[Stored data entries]
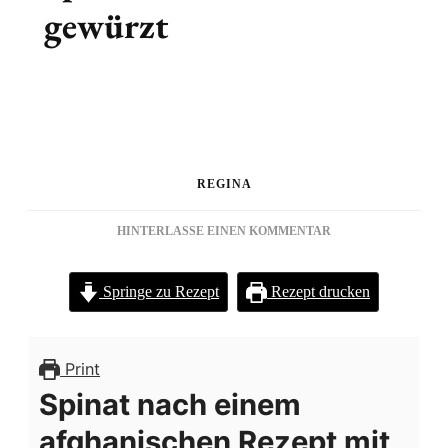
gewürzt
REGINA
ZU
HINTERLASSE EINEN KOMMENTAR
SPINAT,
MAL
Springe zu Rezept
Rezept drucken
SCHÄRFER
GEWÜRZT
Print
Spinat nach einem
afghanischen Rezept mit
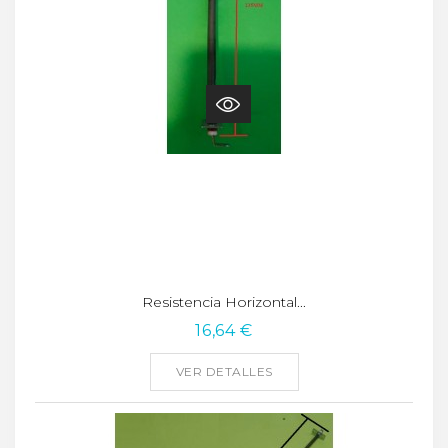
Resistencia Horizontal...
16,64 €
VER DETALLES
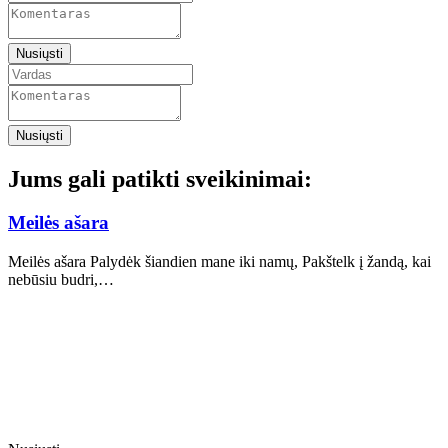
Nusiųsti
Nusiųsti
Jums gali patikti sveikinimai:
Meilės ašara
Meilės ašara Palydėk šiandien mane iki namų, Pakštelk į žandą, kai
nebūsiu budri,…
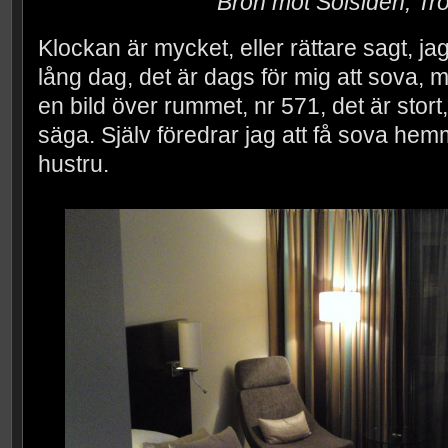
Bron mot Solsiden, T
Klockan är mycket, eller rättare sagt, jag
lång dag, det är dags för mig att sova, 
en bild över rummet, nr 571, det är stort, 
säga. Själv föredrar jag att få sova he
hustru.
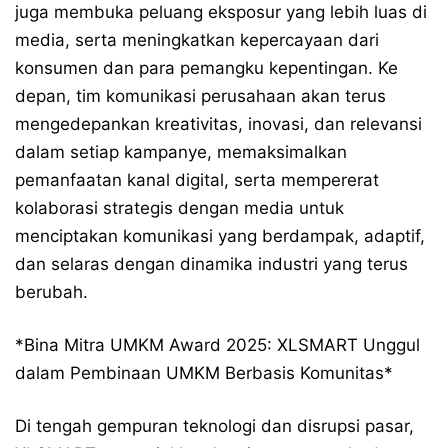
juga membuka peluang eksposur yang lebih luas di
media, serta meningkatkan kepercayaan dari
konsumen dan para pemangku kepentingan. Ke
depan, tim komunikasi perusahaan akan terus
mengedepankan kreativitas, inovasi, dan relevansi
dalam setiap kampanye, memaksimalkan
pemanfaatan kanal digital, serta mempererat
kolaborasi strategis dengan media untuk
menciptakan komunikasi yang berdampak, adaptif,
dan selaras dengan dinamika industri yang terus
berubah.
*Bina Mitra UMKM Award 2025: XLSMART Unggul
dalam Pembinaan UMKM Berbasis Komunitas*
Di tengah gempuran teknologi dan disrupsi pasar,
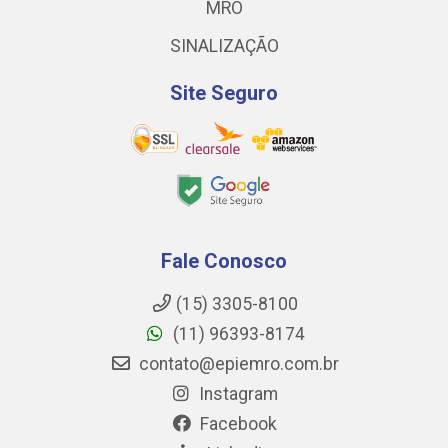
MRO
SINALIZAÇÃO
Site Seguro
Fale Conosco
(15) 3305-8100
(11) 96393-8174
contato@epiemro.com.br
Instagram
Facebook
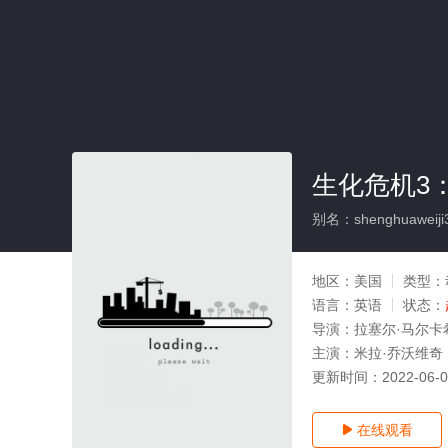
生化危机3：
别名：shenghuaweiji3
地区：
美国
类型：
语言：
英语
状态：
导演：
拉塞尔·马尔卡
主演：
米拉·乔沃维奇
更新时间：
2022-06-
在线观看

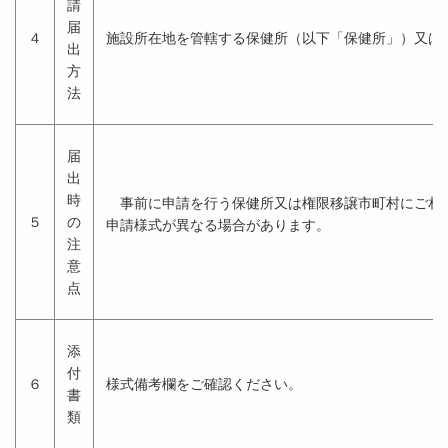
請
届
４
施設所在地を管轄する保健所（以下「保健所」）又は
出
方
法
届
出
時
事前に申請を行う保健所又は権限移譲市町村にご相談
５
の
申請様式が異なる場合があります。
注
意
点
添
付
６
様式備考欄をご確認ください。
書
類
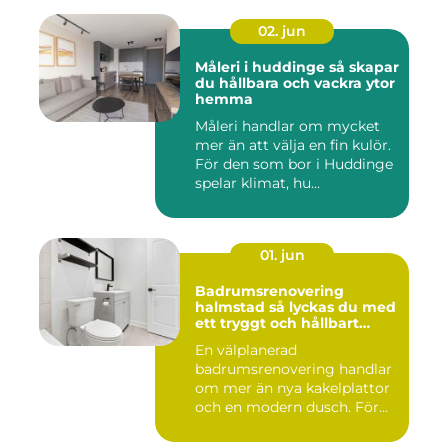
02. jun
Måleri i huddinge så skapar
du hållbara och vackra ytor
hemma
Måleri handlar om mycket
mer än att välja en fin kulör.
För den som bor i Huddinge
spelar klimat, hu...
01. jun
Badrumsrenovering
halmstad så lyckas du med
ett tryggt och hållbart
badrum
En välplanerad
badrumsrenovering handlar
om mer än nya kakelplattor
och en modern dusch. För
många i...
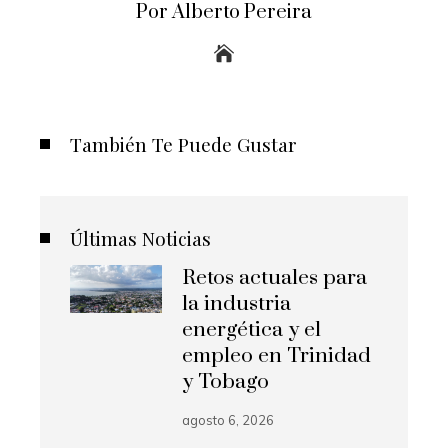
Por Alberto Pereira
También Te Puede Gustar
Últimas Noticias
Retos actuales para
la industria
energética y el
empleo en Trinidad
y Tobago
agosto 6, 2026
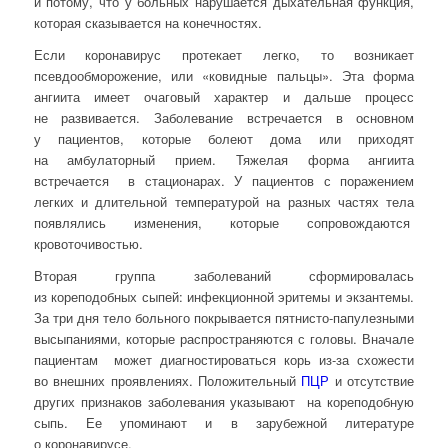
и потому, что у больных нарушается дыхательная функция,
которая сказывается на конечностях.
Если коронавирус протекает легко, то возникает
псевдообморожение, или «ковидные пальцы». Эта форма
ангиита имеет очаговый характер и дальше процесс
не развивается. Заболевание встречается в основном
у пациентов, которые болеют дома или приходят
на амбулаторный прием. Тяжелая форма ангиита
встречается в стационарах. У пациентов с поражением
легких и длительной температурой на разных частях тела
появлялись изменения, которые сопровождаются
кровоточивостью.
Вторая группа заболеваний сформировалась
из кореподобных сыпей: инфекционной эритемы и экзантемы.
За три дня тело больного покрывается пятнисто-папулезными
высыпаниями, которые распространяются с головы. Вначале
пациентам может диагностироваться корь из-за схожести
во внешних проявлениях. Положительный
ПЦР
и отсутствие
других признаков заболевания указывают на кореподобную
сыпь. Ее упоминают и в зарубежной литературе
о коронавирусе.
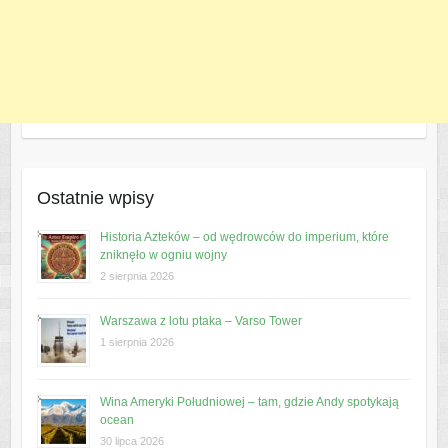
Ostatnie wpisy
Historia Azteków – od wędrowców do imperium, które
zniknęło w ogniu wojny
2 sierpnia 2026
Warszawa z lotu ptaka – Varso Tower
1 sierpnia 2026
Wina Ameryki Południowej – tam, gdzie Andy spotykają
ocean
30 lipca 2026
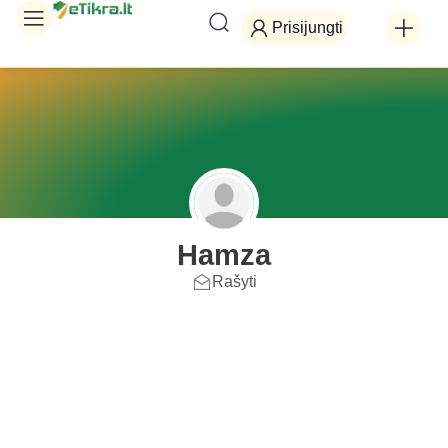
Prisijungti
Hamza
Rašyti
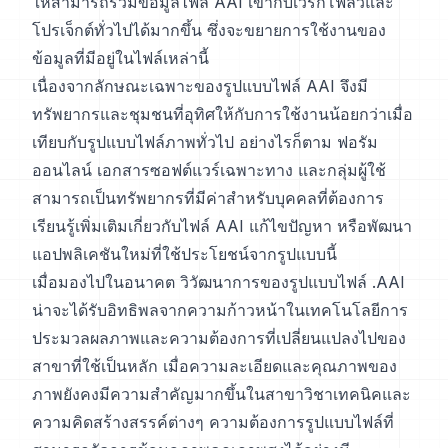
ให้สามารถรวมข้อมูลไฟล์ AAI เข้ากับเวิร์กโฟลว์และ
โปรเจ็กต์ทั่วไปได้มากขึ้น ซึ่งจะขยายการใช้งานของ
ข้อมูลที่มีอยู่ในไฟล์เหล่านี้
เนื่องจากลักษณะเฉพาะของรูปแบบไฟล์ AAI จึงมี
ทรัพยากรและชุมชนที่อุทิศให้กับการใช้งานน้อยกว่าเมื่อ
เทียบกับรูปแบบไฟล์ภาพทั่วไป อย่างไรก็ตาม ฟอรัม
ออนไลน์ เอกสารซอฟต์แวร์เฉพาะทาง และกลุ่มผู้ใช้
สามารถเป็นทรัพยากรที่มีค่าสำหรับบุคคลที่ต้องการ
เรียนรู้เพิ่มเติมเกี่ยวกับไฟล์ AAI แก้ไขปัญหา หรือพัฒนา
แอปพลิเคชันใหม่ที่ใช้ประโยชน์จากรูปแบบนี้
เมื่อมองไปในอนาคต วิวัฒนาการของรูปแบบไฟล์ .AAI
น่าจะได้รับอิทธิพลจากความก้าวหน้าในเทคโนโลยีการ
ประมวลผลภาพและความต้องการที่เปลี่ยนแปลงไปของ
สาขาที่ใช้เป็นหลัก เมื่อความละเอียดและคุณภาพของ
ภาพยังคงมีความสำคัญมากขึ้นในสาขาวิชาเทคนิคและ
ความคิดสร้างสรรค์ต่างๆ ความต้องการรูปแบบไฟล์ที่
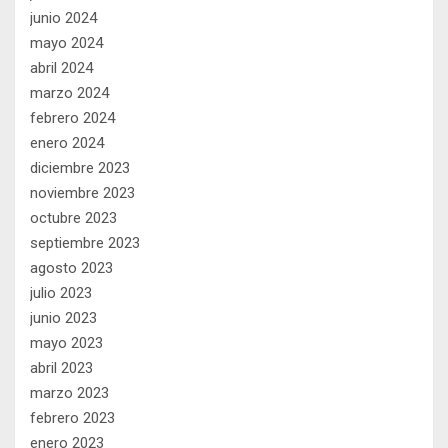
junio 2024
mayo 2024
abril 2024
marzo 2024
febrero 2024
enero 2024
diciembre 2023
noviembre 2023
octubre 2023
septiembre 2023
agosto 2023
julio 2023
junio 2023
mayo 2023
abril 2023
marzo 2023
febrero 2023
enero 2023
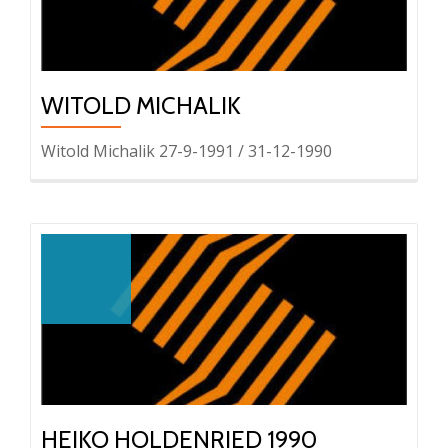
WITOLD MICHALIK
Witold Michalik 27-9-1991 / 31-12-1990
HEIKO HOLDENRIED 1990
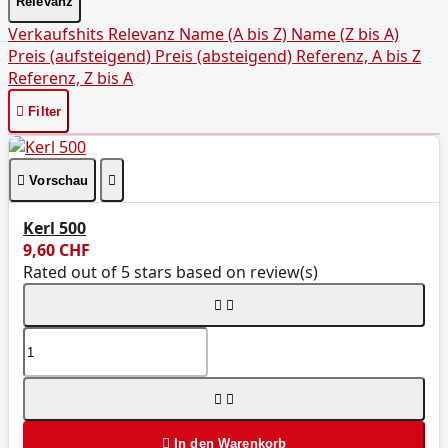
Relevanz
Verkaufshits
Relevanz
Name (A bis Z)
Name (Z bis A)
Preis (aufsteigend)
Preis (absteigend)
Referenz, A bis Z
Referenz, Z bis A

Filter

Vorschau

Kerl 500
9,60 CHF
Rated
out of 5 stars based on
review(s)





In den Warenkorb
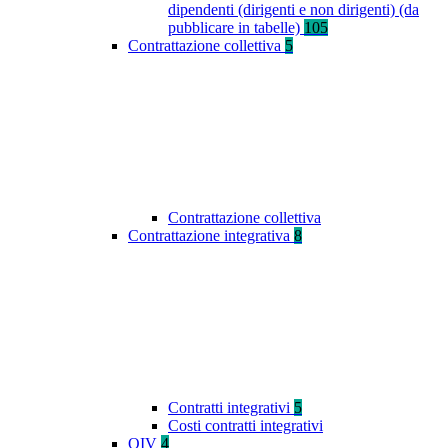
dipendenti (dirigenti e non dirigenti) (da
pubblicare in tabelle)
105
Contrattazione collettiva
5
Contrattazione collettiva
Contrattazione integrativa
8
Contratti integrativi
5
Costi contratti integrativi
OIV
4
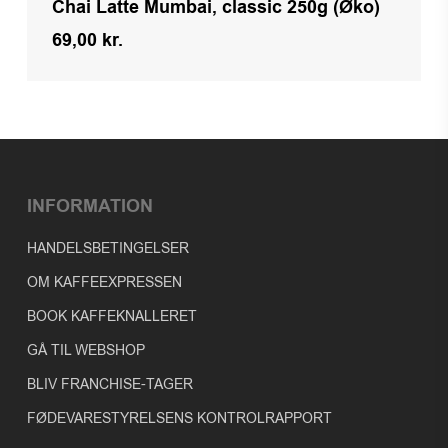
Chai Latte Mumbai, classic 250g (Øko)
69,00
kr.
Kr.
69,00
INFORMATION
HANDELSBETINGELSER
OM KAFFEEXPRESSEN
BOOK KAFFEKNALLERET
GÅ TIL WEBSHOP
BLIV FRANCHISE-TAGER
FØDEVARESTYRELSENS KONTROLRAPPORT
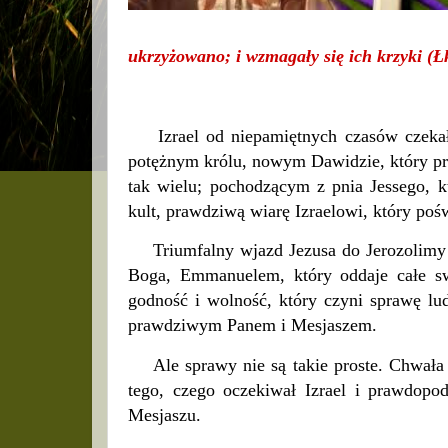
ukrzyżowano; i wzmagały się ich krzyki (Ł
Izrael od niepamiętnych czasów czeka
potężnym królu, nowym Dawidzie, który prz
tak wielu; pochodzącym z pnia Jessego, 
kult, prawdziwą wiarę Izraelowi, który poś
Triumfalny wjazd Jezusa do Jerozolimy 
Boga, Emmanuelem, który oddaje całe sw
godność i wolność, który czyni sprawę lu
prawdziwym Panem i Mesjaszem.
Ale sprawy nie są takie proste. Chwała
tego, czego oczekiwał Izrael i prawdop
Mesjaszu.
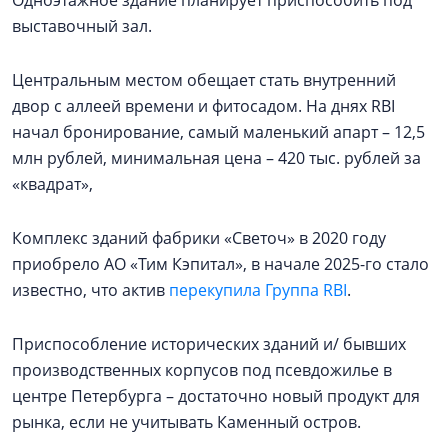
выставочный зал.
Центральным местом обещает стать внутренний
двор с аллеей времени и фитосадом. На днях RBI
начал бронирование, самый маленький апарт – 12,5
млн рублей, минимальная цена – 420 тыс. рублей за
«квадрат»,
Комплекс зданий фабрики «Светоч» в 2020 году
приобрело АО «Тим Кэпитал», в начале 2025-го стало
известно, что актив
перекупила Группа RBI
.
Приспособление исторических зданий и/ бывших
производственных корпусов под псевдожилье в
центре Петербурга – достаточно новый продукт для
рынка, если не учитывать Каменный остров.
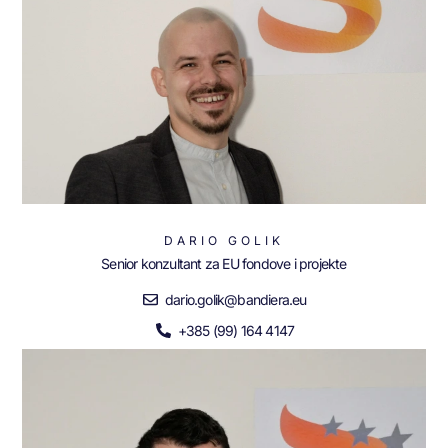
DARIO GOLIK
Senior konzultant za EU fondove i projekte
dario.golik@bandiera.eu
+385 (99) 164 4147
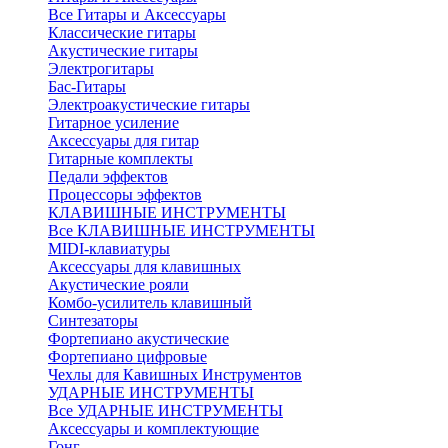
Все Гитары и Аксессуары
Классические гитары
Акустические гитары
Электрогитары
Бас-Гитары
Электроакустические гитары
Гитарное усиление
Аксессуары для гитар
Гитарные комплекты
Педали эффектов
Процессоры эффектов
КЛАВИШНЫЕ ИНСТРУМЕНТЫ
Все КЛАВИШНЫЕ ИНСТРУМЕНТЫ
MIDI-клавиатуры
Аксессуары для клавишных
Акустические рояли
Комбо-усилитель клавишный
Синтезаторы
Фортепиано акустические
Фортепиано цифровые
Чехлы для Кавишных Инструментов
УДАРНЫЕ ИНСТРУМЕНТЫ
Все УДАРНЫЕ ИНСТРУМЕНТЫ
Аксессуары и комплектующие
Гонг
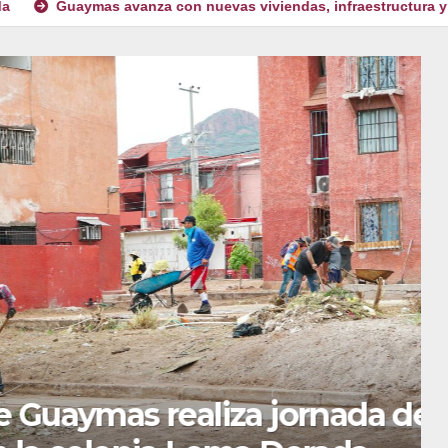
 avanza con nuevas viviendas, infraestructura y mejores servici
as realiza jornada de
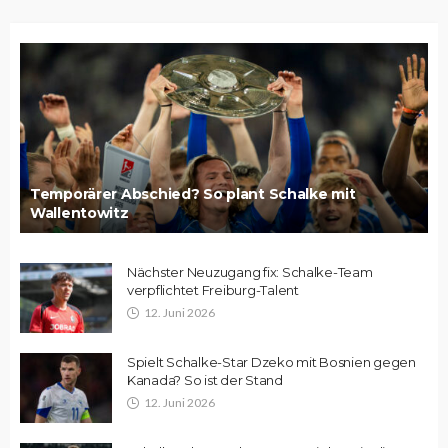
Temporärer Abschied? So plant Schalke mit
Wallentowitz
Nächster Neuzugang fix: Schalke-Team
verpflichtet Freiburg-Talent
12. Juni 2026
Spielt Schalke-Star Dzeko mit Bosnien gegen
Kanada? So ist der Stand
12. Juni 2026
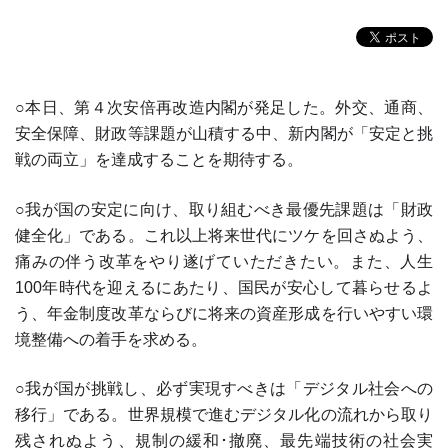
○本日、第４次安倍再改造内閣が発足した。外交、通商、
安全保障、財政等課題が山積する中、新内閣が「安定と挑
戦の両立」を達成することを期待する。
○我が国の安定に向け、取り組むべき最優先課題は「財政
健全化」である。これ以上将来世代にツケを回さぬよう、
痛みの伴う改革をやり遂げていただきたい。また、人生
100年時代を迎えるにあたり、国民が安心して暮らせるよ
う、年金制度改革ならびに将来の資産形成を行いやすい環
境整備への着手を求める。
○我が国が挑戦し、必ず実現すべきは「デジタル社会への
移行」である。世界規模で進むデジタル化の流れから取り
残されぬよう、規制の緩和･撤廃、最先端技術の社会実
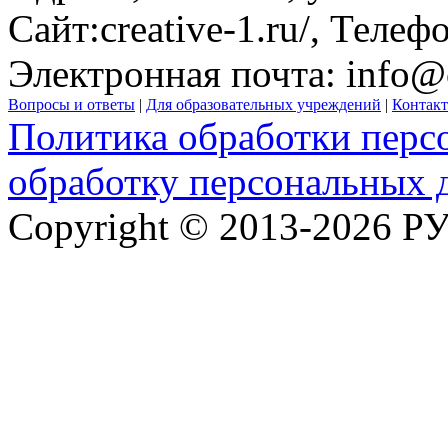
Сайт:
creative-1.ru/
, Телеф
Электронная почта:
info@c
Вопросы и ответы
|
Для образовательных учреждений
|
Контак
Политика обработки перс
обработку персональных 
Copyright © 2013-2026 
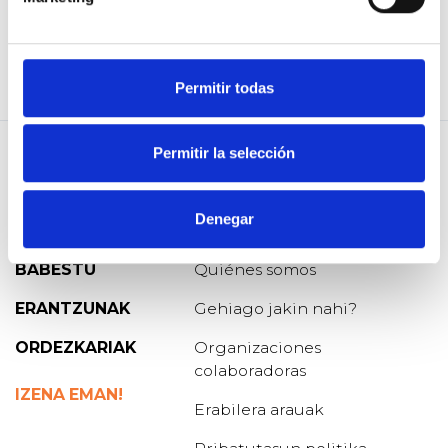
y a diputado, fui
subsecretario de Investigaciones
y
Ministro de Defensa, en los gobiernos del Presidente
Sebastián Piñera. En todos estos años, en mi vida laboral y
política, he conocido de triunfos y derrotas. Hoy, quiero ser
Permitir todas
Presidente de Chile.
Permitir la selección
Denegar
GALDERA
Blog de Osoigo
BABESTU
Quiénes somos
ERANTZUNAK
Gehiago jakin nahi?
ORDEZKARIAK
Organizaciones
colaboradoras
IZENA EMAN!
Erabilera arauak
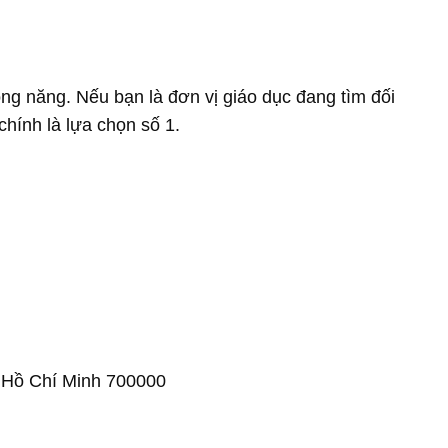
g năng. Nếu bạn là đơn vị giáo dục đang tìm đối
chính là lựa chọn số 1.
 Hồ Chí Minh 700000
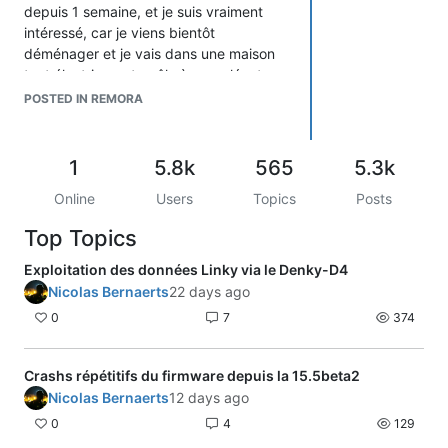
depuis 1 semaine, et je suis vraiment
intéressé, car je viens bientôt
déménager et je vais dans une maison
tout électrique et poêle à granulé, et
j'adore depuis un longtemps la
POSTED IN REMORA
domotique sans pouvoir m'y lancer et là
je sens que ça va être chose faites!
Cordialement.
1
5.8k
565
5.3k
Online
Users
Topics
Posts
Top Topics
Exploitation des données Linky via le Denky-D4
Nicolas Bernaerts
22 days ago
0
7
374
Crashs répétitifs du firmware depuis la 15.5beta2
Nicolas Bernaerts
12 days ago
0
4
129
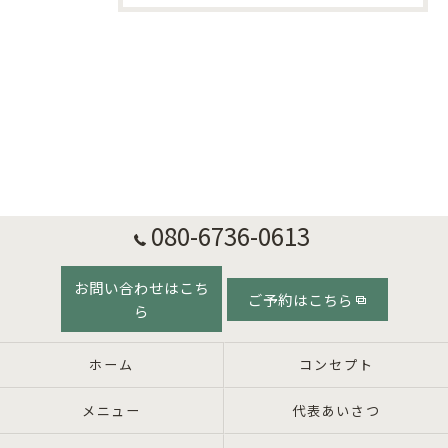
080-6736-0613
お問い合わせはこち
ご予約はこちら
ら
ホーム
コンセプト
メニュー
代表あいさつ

• TASK REQUIREMENTS
Please pick out every line of the records above that contains the string "ปแบบไฟล" and copy each one. Case counts.

• WORKED SOLUTION
เนื่องจากลักษณะเฉพาะของรูปแบบไฟล์ AAI จึงมี
เทียบกับรูปแบบไฟล์ภาพทั่วไป อย่างไรก็ตาม ฟอรัม
เมื่อมองไปในอนาคต วิวัฒนาการของรูปแบบไฟล์ .AAI
ความคิดสร้างสรรค์ต่างๆ ความต้องการรูปแบบไฟล์ที่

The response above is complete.